Start of Document excerpt

Tommaso Ceccarelli

Personal information
- Date of birth: 2 June 1992 (age 34)
- Place of birth: Rome, Italy
- Height: 1.78 m (5 ft 10 in)
- Positions: Winger; attacking midfielder;

Youth career
- 0000–2012: Lazio

Senior career*
- Years: Team / Apps / (Gls)
- 2012–2014: Lazio / 0 / (0)
- 2012: → Juve Stabia (loan) / 2 / (0)
- 2012–2013: → Virtus Lanciano (loan) / 3 / (0)
- 2013–2014: → Feralpisalò (loan) / 28 / (7)
- 2014–2016: L'Aquila / 37 / (3)
- 2016–2017: Lupa Roma / 5 / (0)
- 2017–2018: Prato / 48 / (12)
- 2018–2019: Monza / 37 / (5)
- 2019–2021: Feralpisalò / 61 / (10)
- 2021–2022: Catania / 12 / (0)
- 2022: Juve Stabia / 13 / (2)
- 2022–2023: Avellino / 8 / (0)
- 2023: → Picerno (loan) / 17 / (3)
- 2023–2024: Picerno / 20 / (2)
- 2024–2025: Chieti / 2 / (0)

End of Document excerpt

According to the player profile, where was Tommaso Ceccarelli born?

Start of Records shown

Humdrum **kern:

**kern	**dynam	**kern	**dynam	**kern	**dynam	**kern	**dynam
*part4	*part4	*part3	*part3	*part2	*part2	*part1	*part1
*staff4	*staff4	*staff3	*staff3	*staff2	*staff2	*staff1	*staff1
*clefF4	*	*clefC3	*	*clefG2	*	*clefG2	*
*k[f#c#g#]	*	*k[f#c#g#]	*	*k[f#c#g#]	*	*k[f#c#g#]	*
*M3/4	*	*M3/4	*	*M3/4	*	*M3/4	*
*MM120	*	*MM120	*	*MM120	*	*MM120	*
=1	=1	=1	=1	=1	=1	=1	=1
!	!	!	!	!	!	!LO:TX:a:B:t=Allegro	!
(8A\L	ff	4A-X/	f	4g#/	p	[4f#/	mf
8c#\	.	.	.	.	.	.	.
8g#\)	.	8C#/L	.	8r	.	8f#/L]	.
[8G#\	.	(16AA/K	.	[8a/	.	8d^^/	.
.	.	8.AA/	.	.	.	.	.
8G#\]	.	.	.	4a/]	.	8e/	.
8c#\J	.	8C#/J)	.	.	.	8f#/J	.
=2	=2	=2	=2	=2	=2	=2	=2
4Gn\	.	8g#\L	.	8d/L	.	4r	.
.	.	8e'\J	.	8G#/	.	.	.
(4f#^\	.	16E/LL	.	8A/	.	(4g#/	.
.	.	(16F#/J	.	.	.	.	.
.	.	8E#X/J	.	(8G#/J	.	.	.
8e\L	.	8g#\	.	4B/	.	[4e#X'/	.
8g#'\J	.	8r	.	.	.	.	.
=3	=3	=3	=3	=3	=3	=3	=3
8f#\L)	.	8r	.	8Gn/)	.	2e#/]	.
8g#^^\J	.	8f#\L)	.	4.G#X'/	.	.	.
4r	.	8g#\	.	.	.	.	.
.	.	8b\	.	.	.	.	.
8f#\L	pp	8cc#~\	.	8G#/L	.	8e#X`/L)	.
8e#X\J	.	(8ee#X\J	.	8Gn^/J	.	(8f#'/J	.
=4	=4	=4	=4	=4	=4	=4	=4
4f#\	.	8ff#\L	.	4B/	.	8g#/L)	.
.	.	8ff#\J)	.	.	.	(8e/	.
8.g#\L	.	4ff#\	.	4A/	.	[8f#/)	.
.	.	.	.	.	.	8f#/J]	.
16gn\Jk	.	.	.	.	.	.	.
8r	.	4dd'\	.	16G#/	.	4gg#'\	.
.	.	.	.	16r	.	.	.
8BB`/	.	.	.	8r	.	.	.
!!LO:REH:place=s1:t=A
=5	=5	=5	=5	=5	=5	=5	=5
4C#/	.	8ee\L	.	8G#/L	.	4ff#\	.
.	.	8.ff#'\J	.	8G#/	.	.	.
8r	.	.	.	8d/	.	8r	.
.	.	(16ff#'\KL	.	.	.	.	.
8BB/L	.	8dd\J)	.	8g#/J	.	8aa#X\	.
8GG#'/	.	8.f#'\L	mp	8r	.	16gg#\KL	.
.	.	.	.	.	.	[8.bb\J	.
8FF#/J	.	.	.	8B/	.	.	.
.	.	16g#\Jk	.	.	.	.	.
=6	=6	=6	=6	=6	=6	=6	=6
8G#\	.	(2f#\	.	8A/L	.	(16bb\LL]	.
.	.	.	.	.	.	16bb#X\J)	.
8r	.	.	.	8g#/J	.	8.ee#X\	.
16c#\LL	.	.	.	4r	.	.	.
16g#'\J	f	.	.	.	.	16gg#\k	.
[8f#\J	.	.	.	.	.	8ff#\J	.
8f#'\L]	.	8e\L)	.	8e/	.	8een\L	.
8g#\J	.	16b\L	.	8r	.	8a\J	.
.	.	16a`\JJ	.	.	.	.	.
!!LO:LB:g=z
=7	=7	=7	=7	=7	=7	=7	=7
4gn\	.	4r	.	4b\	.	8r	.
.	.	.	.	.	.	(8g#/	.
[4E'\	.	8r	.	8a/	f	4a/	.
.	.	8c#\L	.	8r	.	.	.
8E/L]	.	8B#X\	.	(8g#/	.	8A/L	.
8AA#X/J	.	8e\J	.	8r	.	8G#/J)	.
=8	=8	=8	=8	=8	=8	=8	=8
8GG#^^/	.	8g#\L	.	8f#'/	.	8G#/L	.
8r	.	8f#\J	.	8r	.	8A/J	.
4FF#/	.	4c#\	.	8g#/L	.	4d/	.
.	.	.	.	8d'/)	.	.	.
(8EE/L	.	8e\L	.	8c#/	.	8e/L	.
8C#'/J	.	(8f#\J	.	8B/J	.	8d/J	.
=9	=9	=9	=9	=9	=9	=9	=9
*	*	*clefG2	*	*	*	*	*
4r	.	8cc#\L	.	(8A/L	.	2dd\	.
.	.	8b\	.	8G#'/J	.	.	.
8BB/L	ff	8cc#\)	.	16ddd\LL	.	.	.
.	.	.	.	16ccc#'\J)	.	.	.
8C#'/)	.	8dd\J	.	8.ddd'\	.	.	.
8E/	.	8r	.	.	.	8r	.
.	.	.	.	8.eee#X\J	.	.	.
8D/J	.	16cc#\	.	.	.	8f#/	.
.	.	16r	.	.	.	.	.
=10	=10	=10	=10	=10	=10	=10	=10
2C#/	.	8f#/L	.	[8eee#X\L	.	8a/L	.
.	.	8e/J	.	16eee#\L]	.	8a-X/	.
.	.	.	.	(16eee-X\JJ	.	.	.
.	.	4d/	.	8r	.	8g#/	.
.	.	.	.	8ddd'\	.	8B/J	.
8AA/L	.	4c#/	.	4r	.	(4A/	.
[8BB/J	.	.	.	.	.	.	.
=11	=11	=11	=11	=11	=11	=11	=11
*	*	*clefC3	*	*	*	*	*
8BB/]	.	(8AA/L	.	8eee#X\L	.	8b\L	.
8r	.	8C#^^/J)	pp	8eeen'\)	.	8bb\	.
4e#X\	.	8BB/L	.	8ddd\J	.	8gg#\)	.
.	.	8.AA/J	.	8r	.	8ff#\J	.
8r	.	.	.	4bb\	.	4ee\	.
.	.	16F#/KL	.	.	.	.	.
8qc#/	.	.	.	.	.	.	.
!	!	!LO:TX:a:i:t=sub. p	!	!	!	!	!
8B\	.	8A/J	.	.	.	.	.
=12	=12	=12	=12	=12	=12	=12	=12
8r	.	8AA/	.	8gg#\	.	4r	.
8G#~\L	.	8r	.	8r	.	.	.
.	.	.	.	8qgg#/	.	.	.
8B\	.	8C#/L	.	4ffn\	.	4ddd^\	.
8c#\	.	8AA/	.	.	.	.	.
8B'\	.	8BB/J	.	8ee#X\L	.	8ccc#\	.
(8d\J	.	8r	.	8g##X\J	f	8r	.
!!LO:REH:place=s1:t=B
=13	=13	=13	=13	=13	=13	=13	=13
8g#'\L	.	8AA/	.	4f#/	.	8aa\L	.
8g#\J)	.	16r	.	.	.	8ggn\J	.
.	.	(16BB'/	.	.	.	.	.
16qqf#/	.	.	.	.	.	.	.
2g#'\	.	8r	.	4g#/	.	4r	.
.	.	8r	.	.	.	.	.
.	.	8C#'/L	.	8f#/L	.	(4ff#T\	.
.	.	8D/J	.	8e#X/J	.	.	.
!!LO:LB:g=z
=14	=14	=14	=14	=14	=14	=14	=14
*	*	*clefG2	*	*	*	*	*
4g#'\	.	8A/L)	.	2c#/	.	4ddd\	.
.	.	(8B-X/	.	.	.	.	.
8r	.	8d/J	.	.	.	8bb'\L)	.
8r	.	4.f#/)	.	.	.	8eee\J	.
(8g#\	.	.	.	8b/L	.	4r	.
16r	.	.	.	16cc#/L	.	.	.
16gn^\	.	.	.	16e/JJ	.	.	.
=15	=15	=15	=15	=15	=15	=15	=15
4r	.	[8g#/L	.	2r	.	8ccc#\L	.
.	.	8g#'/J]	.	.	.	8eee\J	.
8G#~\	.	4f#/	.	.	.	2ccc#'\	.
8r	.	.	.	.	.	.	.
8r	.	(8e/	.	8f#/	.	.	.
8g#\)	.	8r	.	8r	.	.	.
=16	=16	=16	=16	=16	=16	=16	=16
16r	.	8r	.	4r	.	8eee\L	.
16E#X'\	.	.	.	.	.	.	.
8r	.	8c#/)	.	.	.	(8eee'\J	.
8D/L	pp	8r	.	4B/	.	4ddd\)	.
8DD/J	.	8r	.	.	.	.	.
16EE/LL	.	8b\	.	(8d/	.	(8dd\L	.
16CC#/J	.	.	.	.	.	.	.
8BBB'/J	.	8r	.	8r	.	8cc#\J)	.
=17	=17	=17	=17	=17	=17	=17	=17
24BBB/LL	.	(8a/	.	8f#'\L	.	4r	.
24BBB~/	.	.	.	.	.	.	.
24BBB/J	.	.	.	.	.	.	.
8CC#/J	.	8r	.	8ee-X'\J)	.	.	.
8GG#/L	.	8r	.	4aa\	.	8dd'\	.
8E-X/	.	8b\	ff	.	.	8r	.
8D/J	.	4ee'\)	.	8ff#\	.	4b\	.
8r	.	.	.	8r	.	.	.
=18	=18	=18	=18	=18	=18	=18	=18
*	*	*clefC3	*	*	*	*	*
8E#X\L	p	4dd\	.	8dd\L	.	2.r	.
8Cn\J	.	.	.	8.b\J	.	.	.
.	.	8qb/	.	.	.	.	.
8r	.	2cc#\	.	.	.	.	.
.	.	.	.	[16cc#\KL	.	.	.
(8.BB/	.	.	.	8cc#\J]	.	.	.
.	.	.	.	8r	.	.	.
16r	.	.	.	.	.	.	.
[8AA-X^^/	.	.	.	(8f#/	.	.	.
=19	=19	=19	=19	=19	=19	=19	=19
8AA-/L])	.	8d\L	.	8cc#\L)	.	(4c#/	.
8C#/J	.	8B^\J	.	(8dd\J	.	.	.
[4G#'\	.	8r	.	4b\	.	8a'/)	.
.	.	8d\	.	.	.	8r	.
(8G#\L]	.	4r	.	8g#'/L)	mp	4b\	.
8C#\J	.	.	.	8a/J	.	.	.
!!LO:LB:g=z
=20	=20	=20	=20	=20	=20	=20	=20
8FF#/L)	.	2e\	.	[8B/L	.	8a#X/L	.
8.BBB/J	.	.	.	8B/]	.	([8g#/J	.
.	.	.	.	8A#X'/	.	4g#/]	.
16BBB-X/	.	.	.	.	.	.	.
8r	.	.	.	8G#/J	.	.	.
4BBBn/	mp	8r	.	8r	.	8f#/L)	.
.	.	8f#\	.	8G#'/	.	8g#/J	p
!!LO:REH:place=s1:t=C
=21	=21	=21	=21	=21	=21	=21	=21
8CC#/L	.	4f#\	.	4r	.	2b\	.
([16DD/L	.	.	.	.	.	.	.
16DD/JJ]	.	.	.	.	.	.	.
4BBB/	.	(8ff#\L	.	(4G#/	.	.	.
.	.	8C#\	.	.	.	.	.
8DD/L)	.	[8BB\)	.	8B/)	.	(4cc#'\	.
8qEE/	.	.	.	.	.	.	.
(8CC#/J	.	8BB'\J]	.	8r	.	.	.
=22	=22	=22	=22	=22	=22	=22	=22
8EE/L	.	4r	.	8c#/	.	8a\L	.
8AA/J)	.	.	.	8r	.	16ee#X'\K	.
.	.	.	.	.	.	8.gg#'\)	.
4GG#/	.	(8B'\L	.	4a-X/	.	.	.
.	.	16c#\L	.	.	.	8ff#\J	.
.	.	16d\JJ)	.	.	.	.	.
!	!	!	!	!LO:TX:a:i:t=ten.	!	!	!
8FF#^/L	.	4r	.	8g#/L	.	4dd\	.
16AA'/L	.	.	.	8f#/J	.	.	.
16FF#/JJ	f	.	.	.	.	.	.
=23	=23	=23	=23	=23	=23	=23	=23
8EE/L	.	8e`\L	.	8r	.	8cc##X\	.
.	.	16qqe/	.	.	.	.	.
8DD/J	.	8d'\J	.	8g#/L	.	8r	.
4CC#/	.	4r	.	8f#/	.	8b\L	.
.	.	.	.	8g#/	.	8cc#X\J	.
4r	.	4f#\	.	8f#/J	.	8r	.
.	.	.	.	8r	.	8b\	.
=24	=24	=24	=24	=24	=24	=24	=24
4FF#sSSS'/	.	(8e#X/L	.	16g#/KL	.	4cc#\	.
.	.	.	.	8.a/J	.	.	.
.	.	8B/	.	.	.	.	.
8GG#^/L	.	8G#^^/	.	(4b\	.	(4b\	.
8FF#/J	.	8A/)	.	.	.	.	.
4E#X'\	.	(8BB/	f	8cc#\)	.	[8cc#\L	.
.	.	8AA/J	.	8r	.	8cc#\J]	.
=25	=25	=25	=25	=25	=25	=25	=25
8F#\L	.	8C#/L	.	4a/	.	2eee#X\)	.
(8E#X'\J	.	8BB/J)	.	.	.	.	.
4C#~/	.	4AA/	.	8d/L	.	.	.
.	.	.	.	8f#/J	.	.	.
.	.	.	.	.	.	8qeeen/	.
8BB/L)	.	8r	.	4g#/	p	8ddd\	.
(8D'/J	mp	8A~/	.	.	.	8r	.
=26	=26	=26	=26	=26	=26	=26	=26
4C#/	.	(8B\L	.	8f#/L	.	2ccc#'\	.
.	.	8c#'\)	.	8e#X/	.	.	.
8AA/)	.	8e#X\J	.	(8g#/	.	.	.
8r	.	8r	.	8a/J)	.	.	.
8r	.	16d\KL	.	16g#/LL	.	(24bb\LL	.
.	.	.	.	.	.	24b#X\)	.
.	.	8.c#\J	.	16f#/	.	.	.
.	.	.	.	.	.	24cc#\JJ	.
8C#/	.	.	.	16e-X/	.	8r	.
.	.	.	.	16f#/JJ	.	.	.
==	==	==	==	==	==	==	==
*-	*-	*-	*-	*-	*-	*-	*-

End of Records shown

Answer to this task: Rome, Italy